Supplied data section start

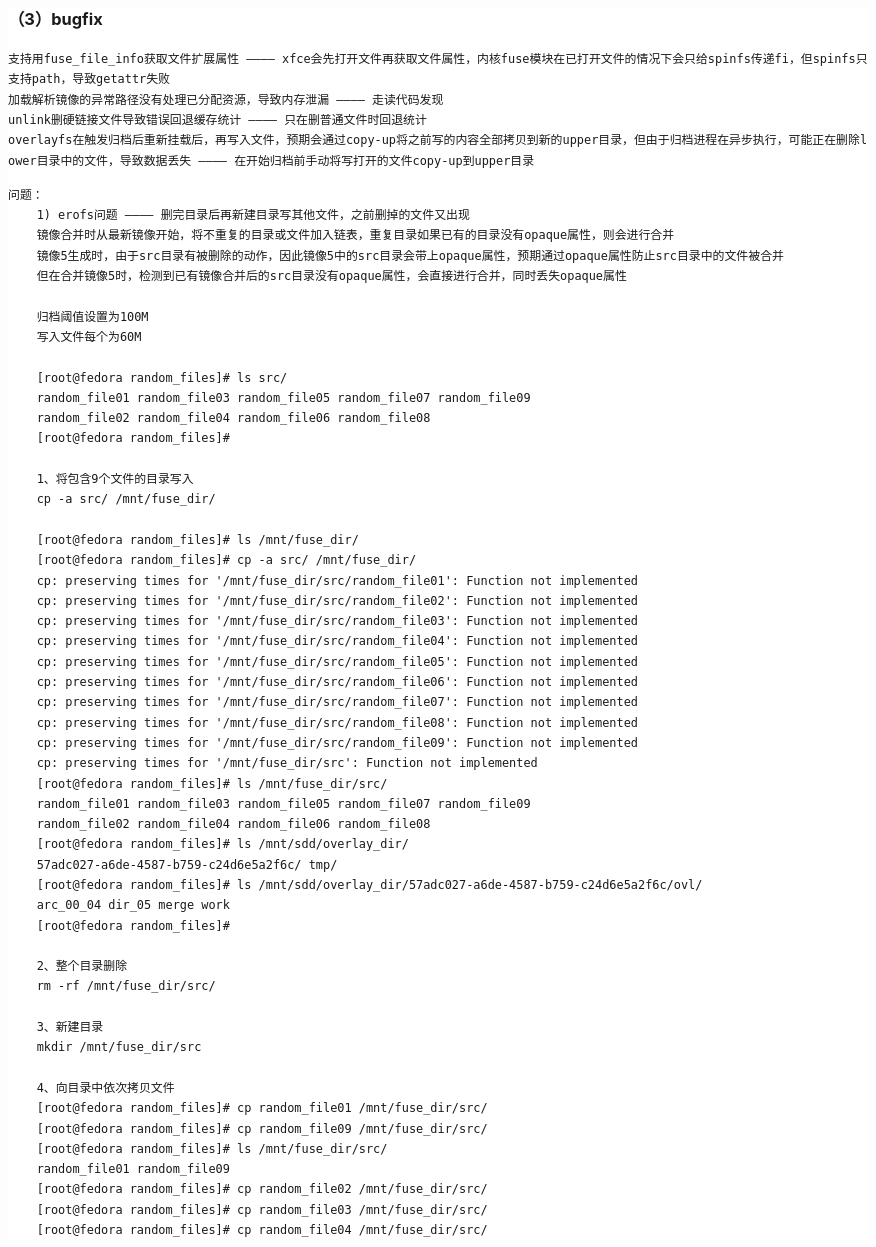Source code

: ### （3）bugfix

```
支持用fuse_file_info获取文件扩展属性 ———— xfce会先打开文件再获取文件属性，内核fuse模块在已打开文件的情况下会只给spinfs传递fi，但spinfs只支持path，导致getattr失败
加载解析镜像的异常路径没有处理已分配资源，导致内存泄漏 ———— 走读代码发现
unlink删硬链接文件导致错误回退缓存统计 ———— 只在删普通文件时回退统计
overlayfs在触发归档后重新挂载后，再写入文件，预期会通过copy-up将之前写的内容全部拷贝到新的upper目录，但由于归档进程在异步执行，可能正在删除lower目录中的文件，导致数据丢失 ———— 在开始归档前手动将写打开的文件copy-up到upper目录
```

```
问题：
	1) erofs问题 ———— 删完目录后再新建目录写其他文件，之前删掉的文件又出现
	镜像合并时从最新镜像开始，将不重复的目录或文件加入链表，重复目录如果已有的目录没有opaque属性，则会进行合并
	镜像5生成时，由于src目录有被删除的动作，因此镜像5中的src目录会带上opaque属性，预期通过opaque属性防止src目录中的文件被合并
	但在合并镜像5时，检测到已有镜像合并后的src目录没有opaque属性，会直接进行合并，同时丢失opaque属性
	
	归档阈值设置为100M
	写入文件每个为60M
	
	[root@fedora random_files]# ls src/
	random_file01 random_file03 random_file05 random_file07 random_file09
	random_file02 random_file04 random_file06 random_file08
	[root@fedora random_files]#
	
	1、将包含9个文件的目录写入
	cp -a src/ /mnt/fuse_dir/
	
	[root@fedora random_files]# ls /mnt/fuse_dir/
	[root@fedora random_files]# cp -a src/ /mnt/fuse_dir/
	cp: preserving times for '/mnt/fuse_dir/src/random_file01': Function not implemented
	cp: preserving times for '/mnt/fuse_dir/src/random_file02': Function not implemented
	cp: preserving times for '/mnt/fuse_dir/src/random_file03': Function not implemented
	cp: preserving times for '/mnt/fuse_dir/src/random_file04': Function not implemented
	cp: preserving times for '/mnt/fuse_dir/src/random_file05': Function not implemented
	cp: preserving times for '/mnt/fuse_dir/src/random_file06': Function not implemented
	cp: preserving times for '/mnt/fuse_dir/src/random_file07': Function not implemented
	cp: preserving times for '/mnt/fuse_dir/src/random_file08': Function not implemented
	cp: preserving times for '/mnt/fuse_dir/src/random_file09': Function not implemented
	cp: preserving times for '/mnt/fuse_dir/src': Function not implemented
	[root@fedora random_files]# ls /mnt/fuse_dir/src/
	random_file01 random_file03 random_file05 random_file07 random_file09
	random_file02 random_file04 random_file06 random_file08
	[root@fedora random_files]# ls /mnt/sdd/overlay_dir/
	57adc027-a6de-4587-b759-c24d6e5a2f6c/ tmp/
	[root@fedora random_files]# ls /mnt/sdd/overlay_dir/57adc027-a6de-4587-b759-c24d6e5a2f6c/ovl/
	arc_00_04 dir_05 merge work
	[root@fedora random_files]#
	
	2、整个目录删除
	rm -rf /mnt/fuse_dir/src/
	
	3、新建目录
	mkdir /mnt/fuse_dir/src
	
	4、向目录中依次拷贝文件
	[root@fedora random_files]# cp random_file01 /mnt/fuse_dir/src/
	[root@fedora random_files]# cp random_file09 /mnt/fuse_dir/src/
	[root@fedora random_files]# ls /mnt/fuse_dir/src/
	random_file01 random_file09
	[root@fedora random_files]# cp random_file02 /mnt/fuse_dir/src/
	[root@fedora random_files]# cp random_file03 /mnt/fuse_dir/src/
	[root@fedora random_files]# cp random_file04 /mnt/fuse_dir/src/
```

Supplied data section end

# Work item
Check every line above for the string "preserving" and copy those that have it.

# Solution for this problem
	cp: preserving times for '/mnt/fuse_dir/src/random_file01': Function not implemented
	cp: preserving times for '/mnt/fuse_dir/src/random_file02': Function not implemented
	cp: preserving times for '/mnt/fuse_dir/src/random_file03': Function not implemented
	cp: preserving times for '/mnt/fuse_dir/src/random_file04': Function not implemented
	cp: preserving times for '/mnt/fuse_dir/src/random_file05': Function not implemented
	cp: preserving times for '/mnt/fuse_dir/src/random_file06': Function not implemented
	cp: preserving times for '/mnt/fuse_dir/src/random_file07': Function not implemented
	cp: preserving times for '/mnt/fuse_dir/src/random_file08': Function not implemented
	cp: preserving times for '/mnt/fuse_dir/src/random_file09': Function not implemented
	cp: preserving times for '/mnt/fuse_dir/src': Function not implemented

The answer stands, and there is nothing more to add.